• Problem description:
Return the data word for word. Pictures are to be omitted.

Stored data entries
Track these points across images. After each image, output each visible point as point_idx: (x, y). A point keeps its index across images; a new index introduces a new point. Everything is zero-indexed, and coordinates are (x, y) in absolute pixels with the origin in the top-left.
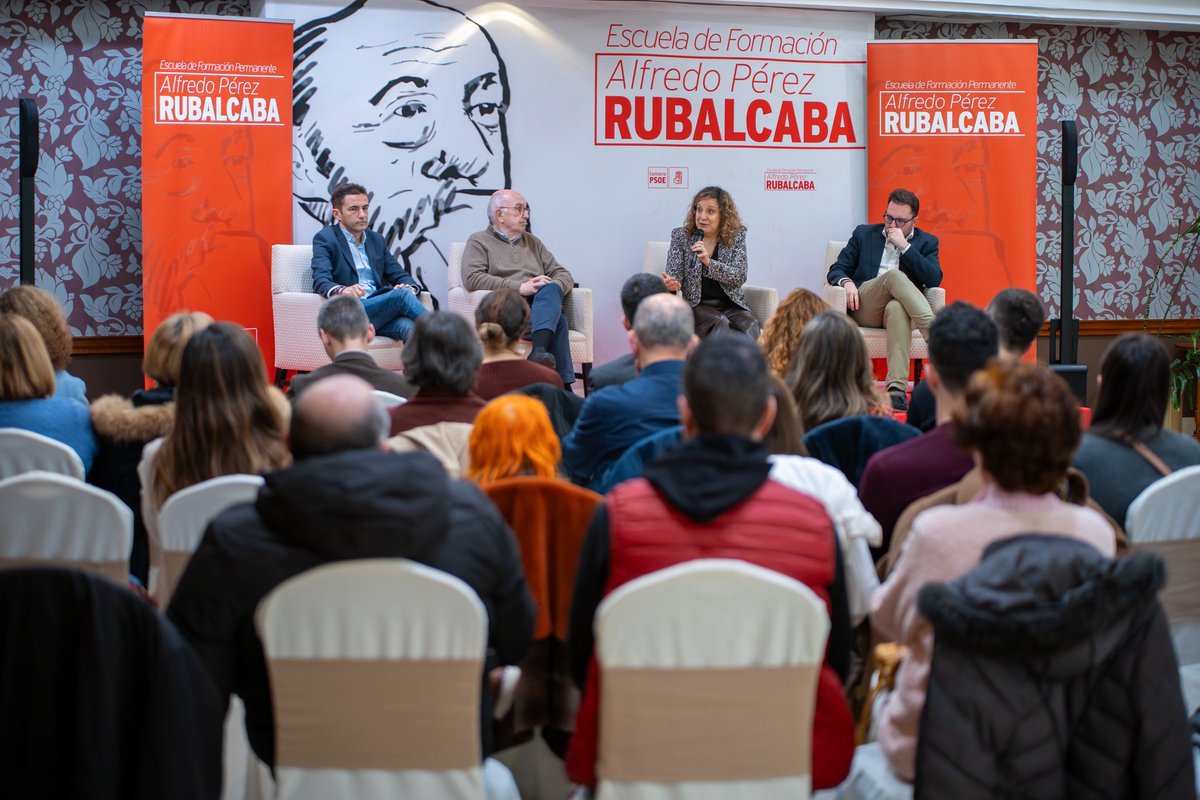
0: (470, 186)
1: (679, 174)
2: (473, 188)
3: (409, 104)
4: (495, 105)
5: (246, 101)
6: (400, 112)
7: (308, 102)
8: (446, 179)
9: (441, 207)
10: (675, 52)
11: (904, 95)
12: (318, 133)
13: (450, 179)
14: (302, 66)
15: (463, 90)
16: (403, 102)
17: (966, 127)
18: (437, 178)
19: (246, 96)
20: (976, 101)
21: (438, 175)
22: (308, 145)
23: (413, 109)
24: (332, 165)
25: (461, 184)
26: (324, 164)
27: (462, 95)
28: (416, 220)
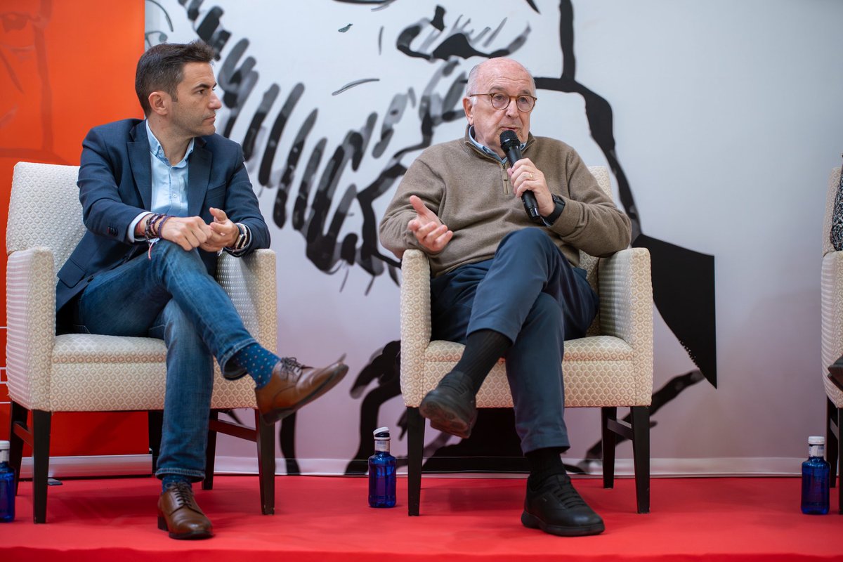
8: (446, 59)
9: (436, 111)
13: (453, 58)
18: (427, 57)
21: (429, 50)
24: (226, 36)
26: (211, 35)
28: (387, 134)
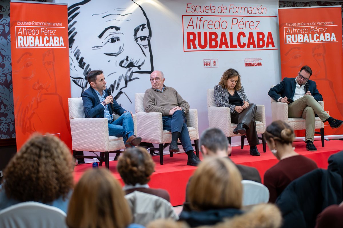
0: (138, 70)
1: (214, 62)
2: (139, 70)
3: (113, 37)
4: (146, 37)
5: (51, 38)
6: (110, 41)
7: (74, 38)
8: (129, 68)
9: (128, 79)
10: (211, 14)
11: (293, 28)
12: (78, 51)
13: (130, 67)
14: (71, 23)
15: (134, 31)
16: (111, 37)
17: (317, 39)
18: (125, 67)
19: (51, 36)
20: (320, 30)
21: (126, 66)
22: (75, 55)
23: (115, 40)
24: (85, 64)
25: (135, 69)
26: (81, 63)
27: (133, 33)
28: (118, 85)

• Written solution:
Track these points across images. After each image, output each visible point as point_idx: (x, y). A point keeps its index across images; a new index introduces a new point. Everything is zero-indexed, and coordinates are (x, y) in absolute pixels with the origin in the top-left.
0: (470, 186)
1: (679, 174)
2: (473, 188)
3: (409, 104)
4: (495, 105)
5: (246, 101)
6: (400, 112)
7: (308, 102)
8: (446, 179)
9: (441, 207)
10: (675, 52)
11: (904, 95)
12: (318, 133)
13: (450, 179)
14: (302, 66)
15: (463, 90)
16: (403, 102)
17: (966, 127)
18: (437, 178)
19: (246, 96)
20: (976, 101)
21: (438, 175)
22: (308, 145)
23: (413, 109)
24: (332, 165)
25: (461, 184)
26: (324, 164)
27: (462, 95)
28: (416, 220)
8: (446, 59)
9: (436, 111)
13: (453, 58)
18: (427, 57)
21: (429, 50)
24: (226, 36)
26: (211, 35)
28: (387, 134)
0: (138, 70)
1: (214, 62)
2: (139, 70)
3: (113, 37)
4: (146, 37)
5: (51, 38)
6: (110, 41)
7: (74, 38)
8: (129, 68)
9: (128, 79)
10: (211, 14)
11: (293, 28)
12: (78, 51)
13: (130, 67)
14: (71, 23)
15: (134, 31)
16: (111, 37)
17: (317, 39)
18: (125, 67)
19: (51, 36)
20: (320, 30)
21: (126, 66)
22: (75, 55)
23: (115, 40)
24: (85, 64)
25: (135, 69)
26: (81, 63)
27: (133, 33)
28: (118, 85)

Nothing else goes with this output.